--- Given information Enclosed Below ---

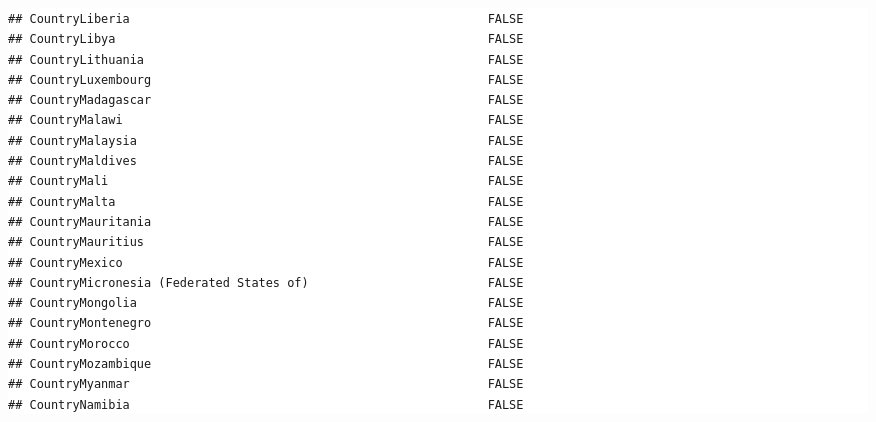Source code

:     ## CountryLiberia                                                  FALSE
    ## CountryLibya                                                    FALSE
    ## CountryLithuania                                                FALSE
    ## CountryLuxembourg                                               FALSE
    ## CountryMadagascar                                               FALSE
    ## CountryMalawi                                                   FALSE
    ## CountryMalaysia                                                 FALSE
    ## CountryMaldives                                                 FALSE
    ## CountryMali                                                     FALSE
    ## CountryMalta                                                    FALSE
    ## CountryMauritania                                               FALSE
    ## CountryMauritius                                                FALSE
    ## CountryMexico                                                   FALSE
    ## CountryMicronesia (Federated States of)                         FALSE
    ## CountryMongolia                                                 FALSE
    ## CountryMontenegro                                               FALSE
    ## CountryMorocco                                                  FALSE
    ## CountryMozambique                                               FALSE
    ## CountryMyanmar                                                  FALSE
    ## CountryNamibia                                                  FALSE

--- End of Enclosed Given information ---

| The problem |
Please rewrite the records with every "FALSE" changed to "TRUE" and everything else kept the same. Leave the pictures out of your answer.

| Answer section |
Source code

:     ## CountryLiberia                                                  TRUE
    ## CountryLibya                                                    TRUE
    ## CountryLithuania                                                TRUE
    ## CountryLuxembourg                                               TRUE
    ## CountryMadagascar                                               TRUE
    ## CountryMalawi                                                   TRUE
    ## CountryMalaysia                                                 TRUE
    ## CountryMaldives                                                 TRUE
    ## CountryMali                                                     TRUE
    ## CountryMalta                                                    TRUE
    ## CountryMauritania                                               TRUE
    ## CountryMauritius                                                TRUE
    ## CountryMexico                                                   TRUE
    ## CountryMicronesia (Federated States of)                         TRUE
    ## CountryMongolia                                                 TRUE
    ## CountryMontenegro                                               TRUE
    ## CountryMorocco                                                  TRUE
    ## CountryMozambique                                               TRUE
    ## CountryMyanmar                                                  TRUE
    ## CountryNamibia                                                  TRUE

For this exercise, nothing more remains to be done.